His name appeared in her mind: Cameron Novak. When he came in for the reading, he had lots of swagger. Likely to cover up insecurity. If Cameron was as confident as he projected, he wouldn’t have come to her. Cameron had said a friend suggested that he get a reading. Cameron had said he was passed up for a promotion. He wanted to know if he should stay at the company or look elsewhere for a job. He was impatient to get the “big bucks” (his phrase). So she had asked Cameron pick five cards to assemble a money spread. When she had explained one card in particular, his swagger had ballooned.
“It’s not tentacles,” Lady Philomena said. “It’s the Nine of Pentacles. And, yes, with your question about wealth, it was a fortuitous card. But the Tarot doesn’t provide exact answers. I use my skills to translate what the cards could mean for each client.”
“Fortuitous? Ha!” The nasty laugh was spit out of Cameron Novak’s mouth. “Not even close! I’ve applied to lots of jobs, and nothing’s come back. Then I thought maybe the card meant I’ll get quicker riches. So I went to the casino. I’m a really good poker player, but the cards didn’t come my way that night. I lost big instead of hitting it big.”
“And that’s why you want a refund,” Lady Philomena said.
“Well, golly fuckin’ gee, aren’t you a genius?”
“I don’t give refunds for readings,” she said. “You got what you paid for. It’s not my fault or the cards’ fault that things didn’t turn out the way you wanted. The cards offer guidance to help you make decisions. The Nine of Pentacles didn’t promise a big payday for you immediately.”
“What the hell does it mean, then?”
“You might earn more money later,” she said. “Maybe your job applications are taking some time, and you’ll get one of those jobs. Or you might meet a lady — not a chick — who will help you realize wealth doesn’t always mean money.”
Cameron let loose another nasty laugh. “You’re tryin’ to give me wishy-washy advice on becoming a better person? This is too much. Just give me the refund.”
“I already told you, I don’t do that. It’s on the sign.” Lady Philomena pointed to the sign on the wall above the desk, next to the sign that she accepted major credit cards. As her arm swung and she pointed to the door, her bracelets jingled. “Now please leave, or I’ll call the cops.”
Cameron Novak glared at her for a few seconds. A well-dressed guy whose attractive face was twisted in anger. He shook his head and left, again whipping the beaded curtain.
Lady Philomena listened to the beads clack together, and watched the strings settle back into place.

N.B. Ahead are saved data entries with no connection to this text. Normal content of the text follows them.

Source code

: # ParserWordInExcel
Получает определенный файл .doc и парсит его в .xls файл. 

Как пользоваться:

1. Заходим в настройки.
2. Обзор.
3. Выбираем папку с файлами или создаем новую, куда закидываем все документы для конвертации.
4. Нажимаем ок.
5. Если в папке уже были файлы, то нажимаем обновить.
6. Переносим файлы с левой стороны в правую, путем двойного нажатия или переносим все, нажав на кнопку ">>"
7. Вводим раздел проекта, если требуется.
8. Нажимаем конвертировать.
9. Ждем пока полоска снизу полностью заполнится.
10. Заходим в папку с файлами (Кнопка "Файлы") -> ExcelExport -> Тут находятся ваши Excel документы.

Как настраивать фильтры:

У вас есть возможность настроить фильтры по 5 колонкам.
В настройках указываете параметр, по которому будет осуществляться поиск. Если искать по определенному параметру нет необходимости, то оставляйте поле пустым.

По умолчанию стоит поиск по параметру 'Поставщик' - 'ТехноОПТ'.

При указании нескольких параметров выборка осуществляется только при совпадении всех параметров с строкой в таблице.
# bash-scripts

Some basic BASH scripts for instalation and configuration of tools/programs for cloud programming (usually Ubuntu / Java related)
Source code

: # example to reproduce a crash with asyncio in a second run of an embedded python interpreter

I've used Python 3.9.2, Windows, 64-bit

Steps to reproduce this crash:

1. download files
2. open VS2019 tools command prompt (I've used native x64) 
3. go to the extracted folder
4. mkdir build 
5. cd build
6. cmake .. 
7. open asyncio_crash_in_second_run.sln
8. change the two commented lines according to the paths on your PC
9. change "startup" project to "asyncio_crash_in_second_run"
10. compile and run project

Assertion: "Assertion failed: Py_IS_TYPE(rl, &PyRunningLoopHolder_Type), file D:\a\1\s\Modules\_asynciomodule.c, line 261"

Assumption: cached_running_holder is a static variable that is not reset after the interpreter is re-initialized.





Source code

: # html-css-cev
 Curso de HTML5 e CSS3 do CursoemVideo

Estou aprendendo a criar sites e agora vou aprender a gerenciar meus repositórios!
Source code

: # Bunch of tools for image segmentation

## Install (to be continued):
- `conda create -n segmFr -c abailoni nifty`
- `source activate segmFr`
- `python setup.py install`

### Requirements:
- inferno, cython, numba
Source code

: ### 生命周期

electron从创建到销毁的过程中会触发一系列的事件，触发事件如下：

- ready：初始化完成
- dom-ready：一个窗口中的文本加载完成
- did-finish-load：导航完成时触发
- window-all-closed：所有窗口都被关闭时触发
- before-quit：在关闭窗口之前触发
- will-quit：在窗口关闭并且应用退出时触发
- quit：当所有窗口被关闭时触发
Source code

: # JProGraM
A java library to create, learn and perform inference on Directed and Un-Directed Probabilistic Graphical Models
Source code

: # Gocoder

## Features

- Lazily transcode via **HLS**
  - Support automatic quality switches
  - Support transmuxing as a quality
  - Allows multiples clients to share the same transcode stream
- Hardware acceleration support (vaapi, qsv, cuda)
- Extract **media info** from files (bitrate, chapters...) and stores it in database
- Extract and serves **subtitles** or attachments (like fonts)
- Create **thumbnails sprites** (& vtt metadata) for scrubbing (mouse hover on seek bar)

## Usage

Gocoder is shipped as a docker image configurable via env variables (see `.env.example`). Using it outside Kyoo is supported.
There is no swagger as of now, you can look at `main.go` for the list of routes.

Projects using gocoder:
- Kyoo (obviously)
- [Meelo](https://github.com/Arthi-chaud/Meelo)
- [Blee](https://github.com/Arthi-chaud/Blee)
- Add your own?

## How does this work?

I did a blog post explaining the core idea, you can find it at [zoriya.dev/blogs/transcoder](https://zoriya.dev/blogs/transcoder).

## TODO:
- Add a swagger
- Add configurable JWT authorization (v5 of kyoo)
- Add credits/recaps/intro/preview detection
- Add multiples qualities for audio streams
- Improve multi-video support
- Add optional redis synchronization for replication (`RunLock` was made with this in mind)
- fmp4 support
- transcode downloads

Cameron had filled the room with negative energy, and that wouldn’t do for her later appointments. She lit one end of a sage stick waved it around the room.
The next day, as further cleansing, she brought her dogs to spend the day with her. Pickles and Sally mostly behaved when clients were there. They loved sitting in the sun, and their joy made the room overflow with kind energy.